Once in charge, Sloss made all the right moves. He bought state-of-the-art machinery. He decentralized the company, ceding day-to-day authority to the managers of its four plants. He set up an employee stock ownership plan and instituted a quarterly cash bonus based on each plant's profits. He plunged into statistical process control and the other accoutrements of modern quality assurance. And he made sure -- through stylish videos, glossy brochures, slick sales presentations -- that customers heard about the all-new, world-class Connor.

The blitz almost worked. Connor's shipments rose from $12.4 million in 1985 to $16.4 million in 1989. The company landed new jobs from big customers such as Aerojet; it became a certified vendor to the likes of Hew-lett-Packard and Xerox.
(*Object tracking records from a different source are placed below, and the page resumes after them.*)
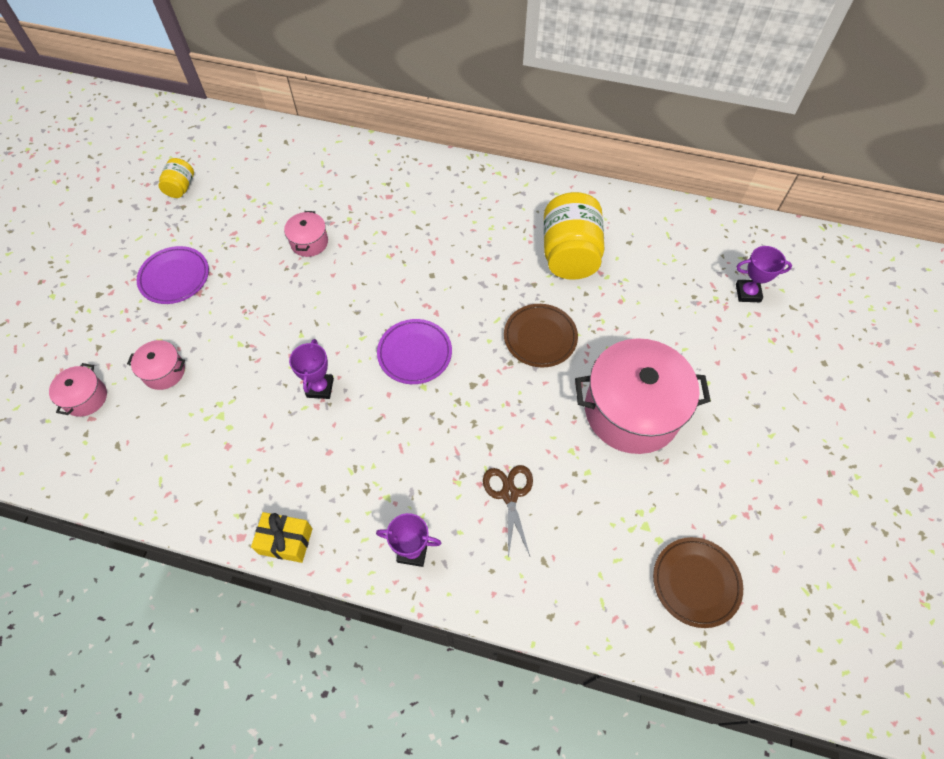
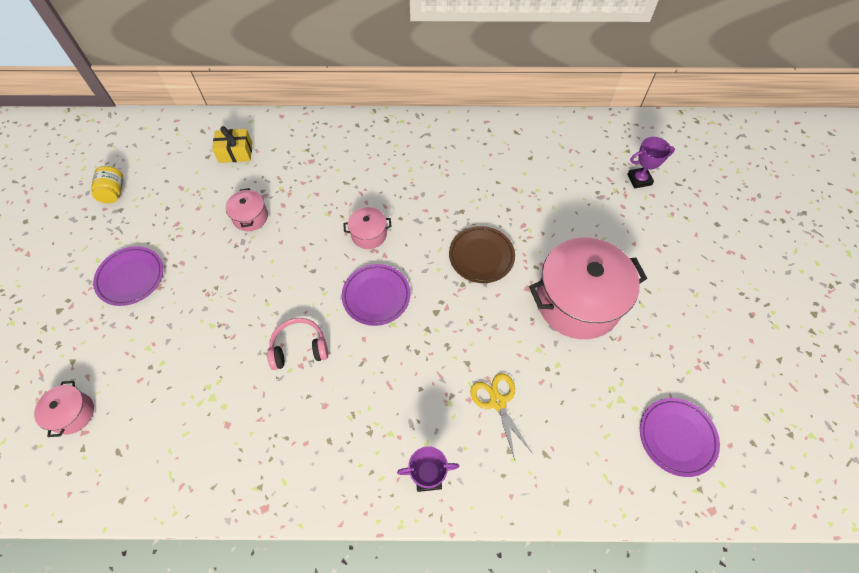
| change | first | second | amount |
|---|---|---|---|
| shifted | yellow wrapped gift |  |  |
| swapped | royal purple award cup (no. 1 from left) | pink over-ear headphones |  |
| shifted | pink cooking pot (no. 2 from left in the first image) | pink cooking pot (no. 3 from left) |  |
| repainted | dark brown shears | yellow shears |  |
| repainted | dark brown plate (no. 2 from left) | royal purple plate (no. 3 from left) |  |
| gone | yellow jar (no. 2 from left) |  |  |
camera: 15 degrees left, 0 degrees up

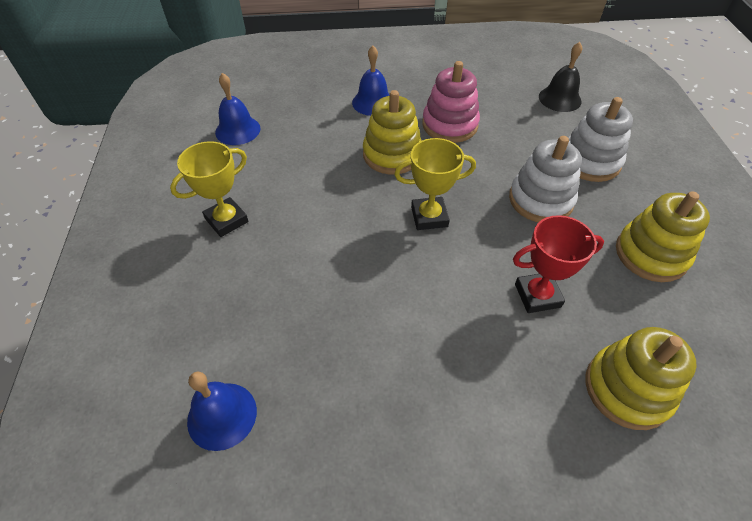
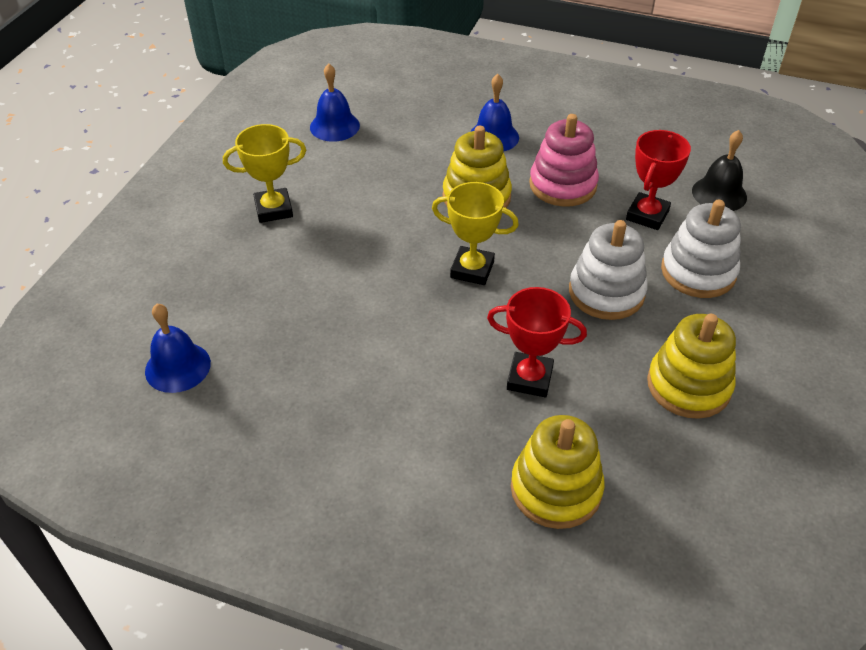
| change | first | second | amount |
|---|---|---|---|
| new |  | scarlet award cup (no. 2 from left) |  |
camera: 25 degrees right, 5 degrees down

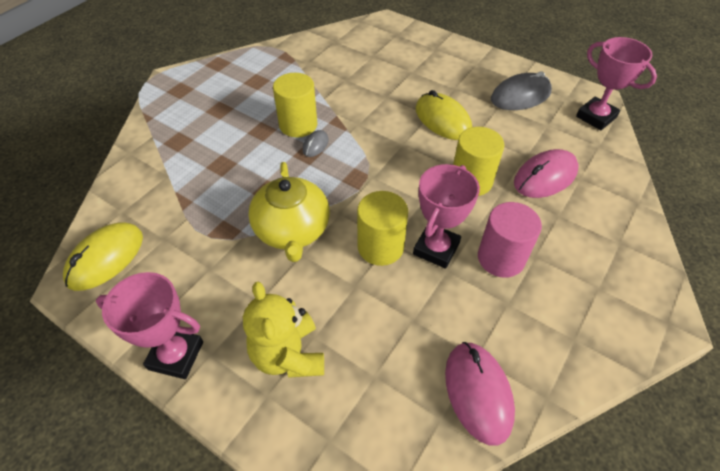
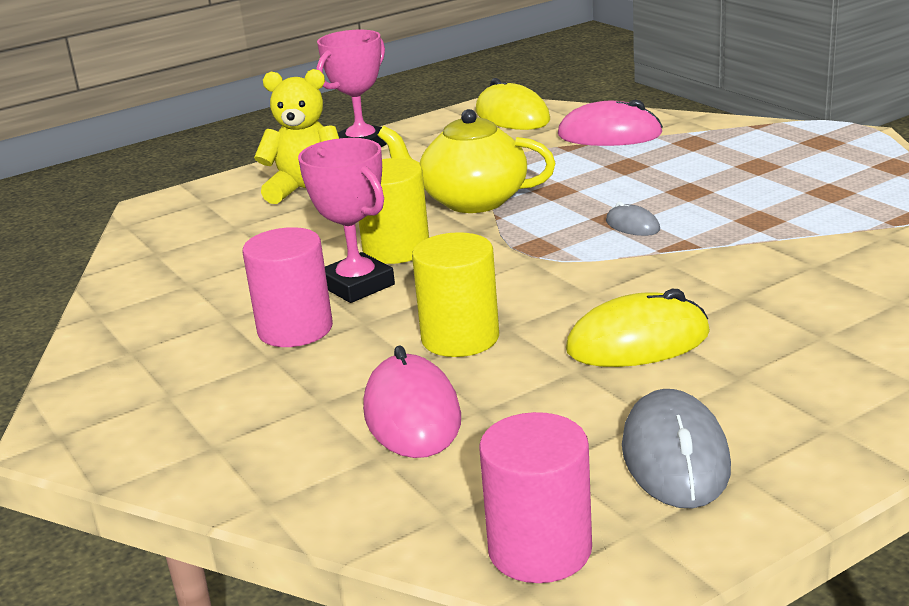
| change | first | second | amount |
|---|---|---|---|
| swapped | pink award cup (no. 3 from left) | pink cylinder shape (no. 2 from left) |  |
| shifted | pink mouse (no. 1 from left in the first image) | pink mouse (no. 2 from left) |  |
| gone | yellow cylinder shape (no. 1 from left) |  |  |
camera: 115 degrees right, 25 degrees down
Japanese transplants searching for U.S. suppliers began sniffing around Connor. Employees seemed more content and more committed. What else could Sloss want? Really, just one little thing. He would have been happier if the company were making decent money.

He knew that Connor's losses in 1989, the first year in at least two decades the company actually wound up in the red, could be chalked up to the closing of a plant in Phoenix and the transfer of many employees to Connor's Dallas facility. But he also knew the financial problems ran deep and that they weren't being solved by all his fancy footwork. The Dallas operation, established in 1984, hadn't yet seen a profitable year. The flagship plant in Los Angeles, Connor's biggest, was barely squeaking by. Only the little shops in Portland, Ore., and San Jose, Calif., were solidly in the black, and at best they pulled the company a few percentage points above break-even. Something had to be done.

It was then that Sloss, almost unwittingly, found himself presiding over a change that would leave Connor Spring looking remarkably different, not only from its most recent incarnation but from most other companies in the United States. The change didn't involve yet another hotshot management philosophy, only a new tool for making the company run better. Or so it seemed at the time; today, midway through the process, the tool seems to be transforming Connor's whole culture.

The tool -- the driving force behind this ongoing metamorphosis -- is information.

* * *

Now, the astute use of information is one hot topic among management gurus these days. Gather more data about your customers! Communicate more with your employees! Analyze those critical financial indicators! Such injunctions never hurt. But they may not help much either, because they address maybe 10% of a business's information flow.

The other 90%, the part that never shows up in market-research studies or employee newsletters or monthly P&Ls, is the mundane, nuts-and-bolts information that permeates a company every minute of every day, determining how managers allocate resources and how employees spend their time. Why Customer X is complaining. Which jobs absolutely, positively have to be done by Friday. How much money we stand to make this month on the National Widgets account, why Bill in sales has been spending so much time in Chicago, what's causing the bottleneck in shipping. Small companies' chief executives typically know or learn the answers to those and a hundred similar questions; that's why they feel -- and frequently are -- indispensable to smooth operations and why they intuitively understand bigger-picture issues such as cost ratios or market trends. Most CEOs, however, never think about sharing what they know with any but a few top managers.

But ask yourself -- suppose all employees in the company had easy access to everyday knowledge of this sort? And suppose they could not only receive but exchange information, adding what they know to the pool and thereby enabling everyone to work just a little more intelligently? As Harvard Business School professor Shoshana Zuboff argues in her book In the Age of the Smart Machine, modern computer and communications systems allow knowledge that once resided "in people's heads, in face-to-face conversations, in metal file drawers, and in widely dispersed pieces of paper" to be disseminated throughout an organization, moving upward and sideways as well as downward. People with access to all that information work differently -- work smarter -- because they suddenly know a whole lot more about what they and everyone else in the business are doing.